## TASK PROMPT
You are to retype exactly the line with "thumb cmc: (225, 289)" and every line after it in the entries below.

## INPUT RECORDS
#####

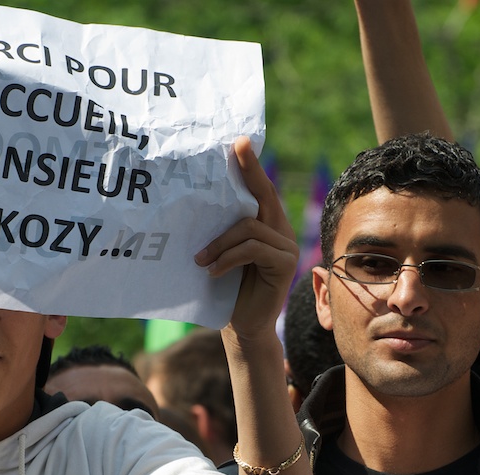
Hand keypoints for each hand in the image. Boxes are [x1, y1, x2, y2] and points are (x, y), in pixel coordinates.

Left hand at [194, 137, 297, 341]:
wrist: (241, 326)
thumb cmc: (225, 289)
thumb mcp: (220, 254)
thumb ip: (220, 231)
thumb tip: (194, 202)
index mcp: (264, 224)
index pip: (259, 189)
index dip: (251, 166)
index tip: (239, 141)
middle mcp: (279, 230)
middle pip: (264, 195)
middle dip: (249, 171)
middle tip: (235, 150)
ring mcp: (285, 247)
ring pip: (250, 227)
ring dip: (219, 242)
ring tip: (200, 259)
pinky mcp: (284, 264)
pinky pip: (253, 249)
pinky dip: (228, 258)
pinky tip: (212, 271)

#####

## SOLUTION TO THE EXERCISE
thumb cmc: (225, 289)
thumb mcp: (220, 254)
thumb ip: (220, 231)
thumb tip: (194, 202)
index mcp: (264, 224)
index pip: (259, 189)
index dip: (251, 166)
index tip: (239, 141)
middle mcp: (279, 230)
middle pip: (264, 195)
middle dip: (249, 171)
middle tip: (235, 150)
ring mcp: (285, 247)
ring pip: (250, 227)
ring dip: (219, 242)
ring tip: (200, 259)
pinky mcp: (284, 264)
pinky pip: (253, 249)
pinky dip: (228, 258)
pinky tip: (212, 271)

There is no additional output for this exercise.